Monday, January 16, 2012

Blockbuster: How Marketing Myopia Led to its Downfall


As Levitt states, “If a company’s own research does not make a product obsolete, another’s will.” No product has a guaranteed future, and it is important for management to not treat a product as if it does. Despite the difficulty involved with thinking that a successful company could fail, management must operate with a mindset of an uncertain future. Industries do not begin with a firm’s product/service, they begin with the customer and move backwards to satisfy the consumers’ demands and create necessary items.
Blockbuster demonstrates Levitt’s principle of suffering from marketing myopia.  Blockbuster fell victim to creative destruction by other movie rental businesses including Netflix, RedBox, and iO TV On Demand. Blockbuster’s market strategy was to provide customers with an opportunity to enjoy a night by staying home and watching a movie with the family. In addition to movie rentals, movie style popcorn, candy, and beverages are available to purchase at its stores. Unfortunately, when consumer preferences changed, and many began valuing convenience and/or inexpensive options, Blockbuster failed to alter its strategy. This permitted companies such as Netflix and RedBox to steal the market, offering consumers at home delivery/online services and $1 rentals. Despite Blockbuster’s efforts to expand its services and provide customers with more convenient methods of video rental, competitors had already positioned themselves in these areas. Had Blockbuster observed the market’s preferences and initiated its home delivery and On Demand amenities prior to Netflix, it would have likely been able to establish a positive reputation for these services and not need to declare bankruptcy. The company had thought of these ideas prior to competitor’s existence, but failed to act soon enough.
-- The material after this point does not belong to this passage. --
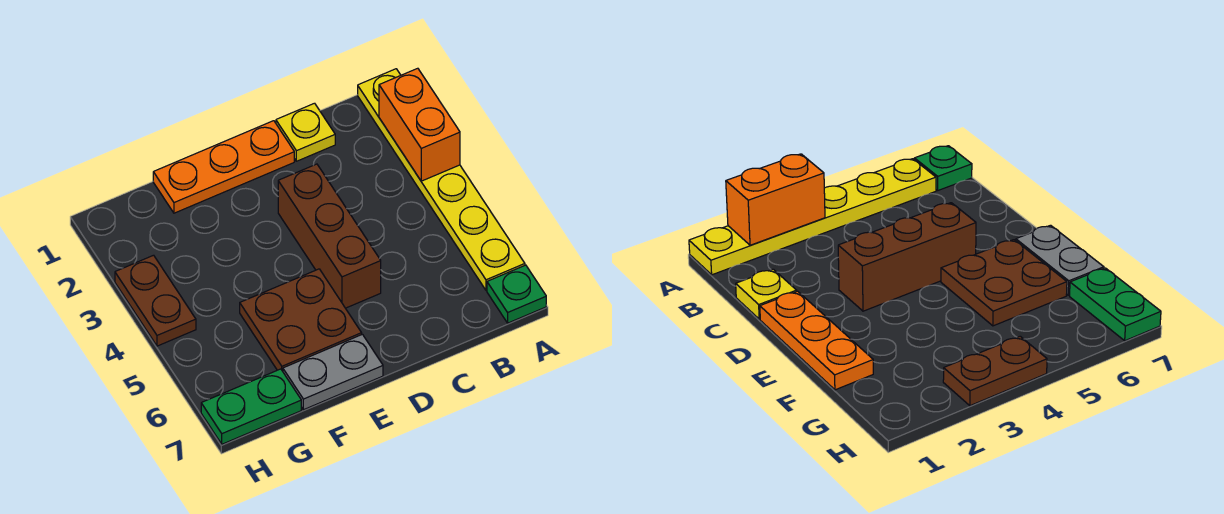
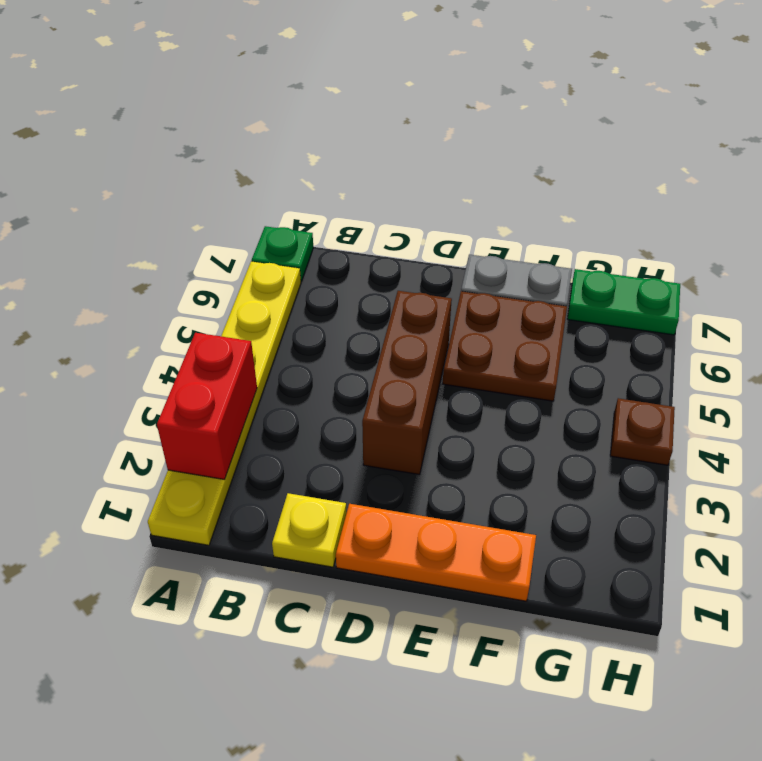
orange 1x2 brick [379,68,460,181] -> red 1x2 brick [157,333,257,480]
brown 1x2 plate [115,255,196,346] -> brown 1x1 plate [610,398,675,465]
Clearly Blockbuster did not believe there could be a competitive substitute for its products and services, a concept Levitt discussed as leading to marketing myopia.

Wednesday, January 11, 2012

Marketing Myopia

"Marketing Myopia" has strengthened my understanding of effective marketing. While I was aware of Levitt's argument that marketing is about the buyer versus the seller, I have always primarily associated marketing with the product rather than the consumer. Levitt makes it clear this is incorrect, and companies must listen to the customer before producing a product rather than producing an item which caters to their own preferences. Through focusing on the consumer's preferences, a company will adapt/change to satisfy these demands and be successful. It is important to observe the environment your company is performing in. Failing to do so may give a company the perception their product(s) are good enough to maintain and increase its current customer base and sales levels, but this is not the case. Regardless of how  amazing your product is, when the market changes, you will need to as well.

I found Levitt's "stepchild treatment" theory very interesting. Marketing is a process assumed to be taken care of, and tends to be forgotten about. I believe companies do not prioritize the factors included in effective marketing (such as researching and understanding consumers' demands / reasons for these desires), resulting in their tendencies to forget about the customer and focus on the product, therefore prohibiting growth.